Consequently, the Court of Appeals certified the
case to this Court in view of the penalty imposed
on some of the appellants.
While awaiting resolution of the instant appeal,
appellant Samuel Dellona y Bebing filed on
February 2, 1999, an Urgent Motion to Withdraw
Appeal from the trial courts May 6, 1994
judgment. The Court, in a Resolution dated June
9, 1999,[15] dismissed the appeal insofar as
appellant Samuel B. Dellona was concerned. The
Resolution became final on July 21, 1999.
Hence, the present appeal involves only the
remaining three other appellants: Alfredo
Gallego, Leobert Gajeto and Erwin Villaros.

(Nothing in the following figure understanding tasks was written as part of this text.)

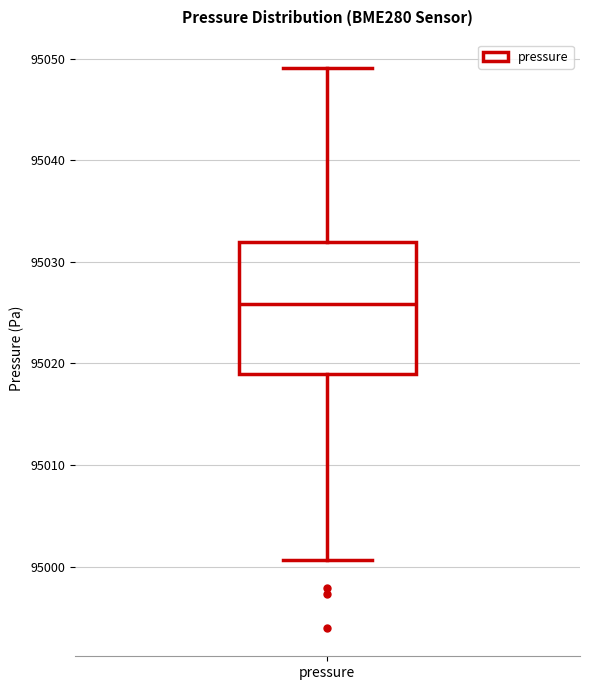

Where does the upper whisker of the box for pressure end on the y-axis? The values are not printed on the chart, so give them approximately, as read against the axis.

95049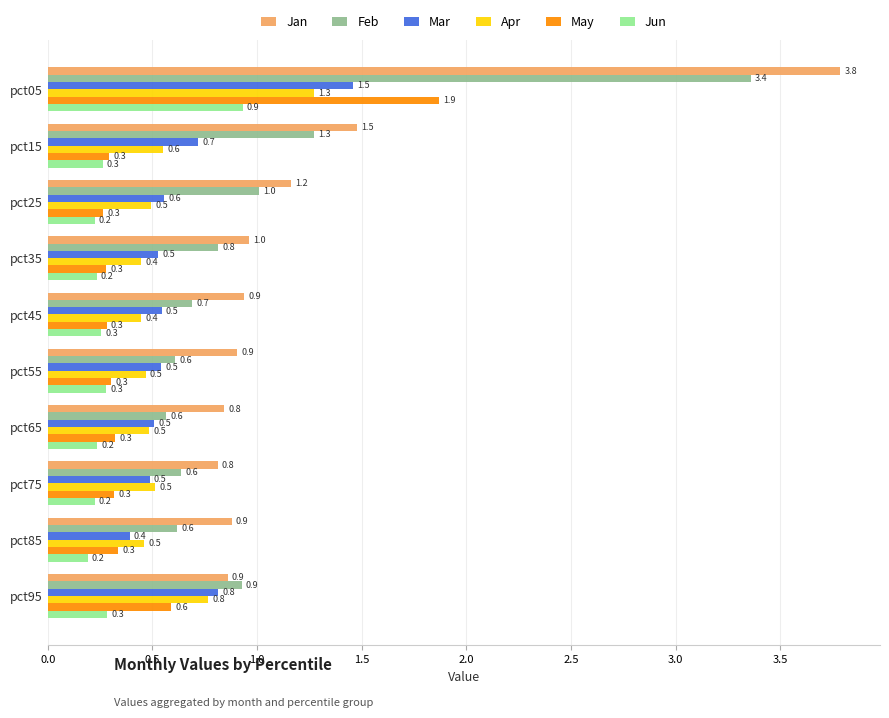

What is the average value of the Apr series?

0.6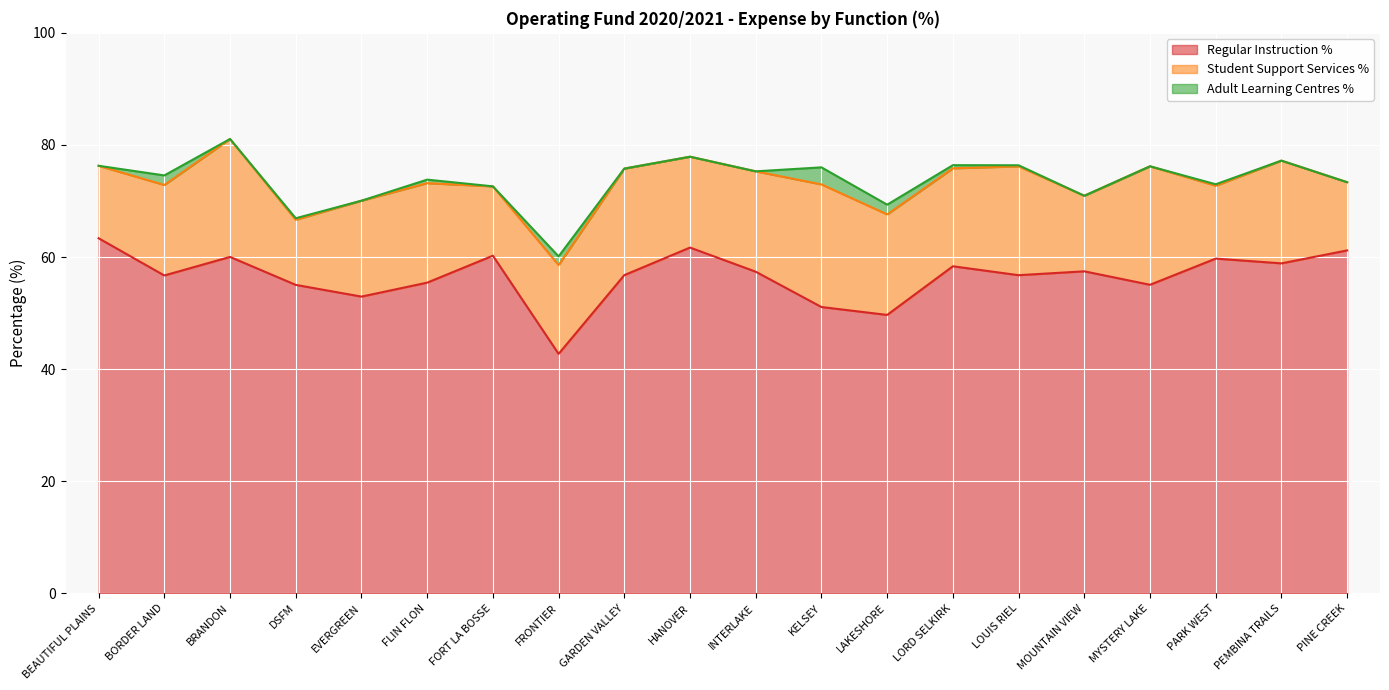

Where is Student Support Services % nearest to the value 16?

BORDER LAND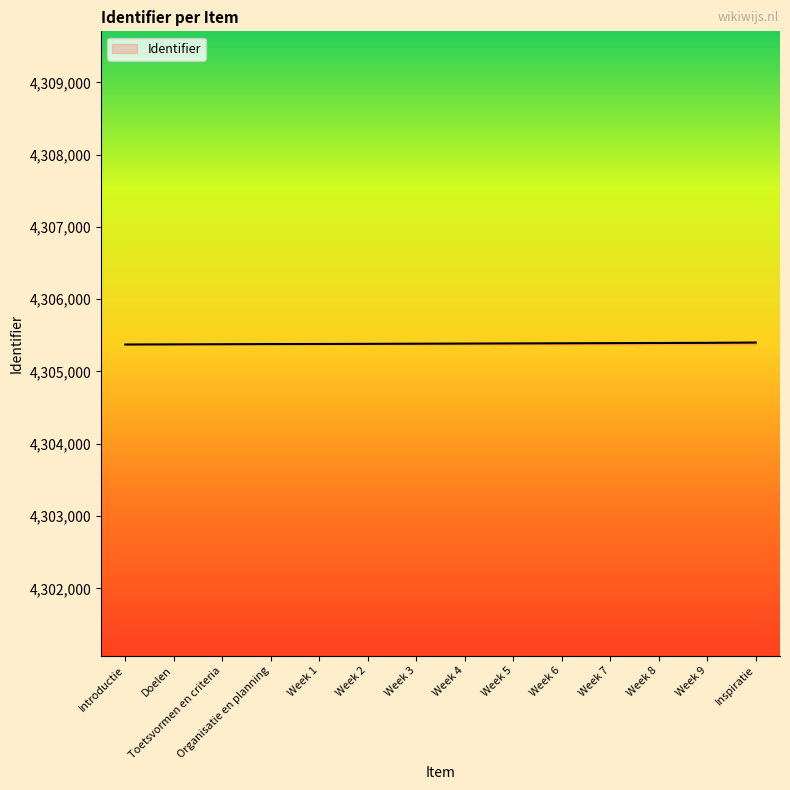

What position from the right is Toetsvormen en criteria?

12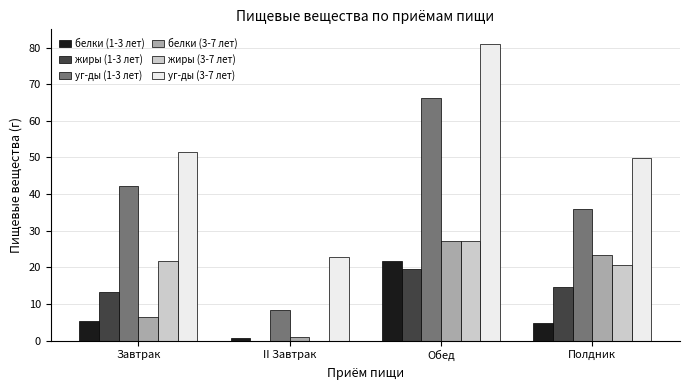

Is it true that белки (3-7 лет) equals 23.4 at Полдник?

True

The
May 6, 1994 Decision of Branch 48 of the
Regional Trial Court of Masbate, Masbate in
Criminal Case No. 6955 has now become final
and executory as to appellant Samuel Dellona.
The appellants did not file an additional Brief with
this Court; hence, this case will be resolved by
the Court on the basis of the Briefs of the parties
in the Court of Appeals.
The issues posed in this case may be
synthesized, thus: (a) whether appellant Alfredo
acted in self-defense; and (b) whether the three
appellants are guilty of murder.
Appellant Alfredo Gallegos
plea of self-defense is barren
of merit.
Like alibi, self-defense in criminal prosecutions is
a weak defense because it is easy to fabricate
and difficult to disprove.[16] Whether or not an
accused acted in self-defense, complete or
incomplete, is a factual issue to be determined by
the trial court based on the evidence on record.